Der Jacobshagener Weg verfügt bislang nur auf einer Straßenseite über einen Gehweg, die andere Straßenseite war ursprünglich unbebaut. Im Zuge der jetzt anstehenden Grundinstandsetzung hätte nun auch auf der mittlerweile bebauten anderen Straßenseite ein Gehweg angelegt werden müssen. Da dafür jedoch der Platz nicht reicht und der offene Graben erhalten bleiben soll, kommt im Ergebnis nur ein verkehrsberuhigter Bereich für den zukünftigen Straßenquerschnitt in Frage. Kraftfahrzeuge, Radfahrer und Fußgänger teilen sich hier zukünftig die gesamte Verkehrsfläche, es gilt Schrittgeschwindigkeit. In einem verkehrsberuhigten Bereich dürfen die Parkstände jedoch nicht nur auf einer Seite, sondern müssen alternierend auf beiden Straßenseiten angeordnet werden. Im Ergebnis kommt es so zu einem Verlust an Parkständen im Jacobshagener Weg. Immerhin: Die ursprüngliche Planung des Bezirksamts Wandsbek, die im Jacobshagener Weg statt der bislang offiziell 28 nur noch zwölf Parkstände vorsah, konnte auf Druck der Anliegerinnen und Anlieger und mit Unterstützung der Politik doch noch so überarbeitet werden, dass nun immerhin 19 Parkstände erhalten bleiben.

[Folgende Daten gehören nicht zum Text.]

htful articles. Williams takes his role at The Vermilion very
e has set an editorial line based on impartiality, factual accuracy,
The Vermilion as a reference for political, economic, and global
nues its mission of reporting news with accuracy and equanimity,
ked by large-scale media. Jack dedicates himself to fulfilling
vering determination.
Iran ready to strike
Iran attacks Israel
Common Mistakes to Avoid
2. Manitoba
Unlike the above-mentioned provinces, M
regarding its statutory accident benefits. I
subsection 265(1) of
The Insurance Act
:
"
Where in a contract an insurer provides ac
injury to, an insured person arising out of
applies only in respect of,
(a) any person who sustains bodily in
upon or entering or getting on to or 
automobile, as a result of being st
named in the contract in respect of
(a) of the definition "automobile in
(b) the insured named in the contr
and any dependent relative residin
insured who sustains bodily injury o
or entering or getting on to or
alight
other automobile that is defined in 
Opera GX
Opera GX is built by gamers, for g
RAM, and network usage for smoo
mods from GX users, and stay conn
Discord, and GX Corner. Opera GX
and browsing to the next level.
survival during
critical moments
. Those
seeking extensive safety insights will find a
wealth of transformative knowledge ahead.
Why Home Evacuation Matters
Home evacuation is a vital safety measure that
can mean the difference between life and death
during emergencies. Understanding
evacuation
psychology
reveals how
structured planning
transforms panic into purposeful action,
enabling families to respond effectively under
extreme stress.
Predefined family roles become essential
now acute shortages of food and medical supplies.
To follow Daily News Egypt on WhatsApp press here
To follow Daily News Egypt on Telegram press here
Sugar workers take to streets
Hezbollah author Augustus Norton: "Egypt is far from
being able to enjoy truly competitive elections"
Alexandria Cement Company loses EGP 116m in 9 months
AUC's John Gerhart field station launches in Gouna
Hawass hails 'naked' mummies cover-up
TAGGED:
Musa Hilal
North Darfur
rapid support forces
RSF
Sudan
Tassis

Die Straße Krohnsheide bleibt auch weiterhin Tempo-30-Zone mit beidseitigen Gehwegen.

Während der Bauzeit wird es zu Einschränkungen für den Verkehr kommen. Sobald der konkrete Baubeginn feststeht, wird das Bezirksamt Wandsbek die Anliegerinnen und Anlieger informieren. Die Anliegerinformation wird dann auch unter folgendem Link veröffentlicht: https://www.hamburg.de/wandsbek/strassenbaustellen/15457466/jacobshagener-weg-krohnsheide/.

Die Planung für die Grundinstandsetzung der beiden Straßen war in der Sitzung des Regionalausschusses Rahlstedt am 17. Februar 2021 der Öffentlichkeit vorgestellt worden. Im Nachgang erfolgten Änderungen an der Planung, mit dem Ziel, ein Höchstmaß an Parkständen zu erhalten.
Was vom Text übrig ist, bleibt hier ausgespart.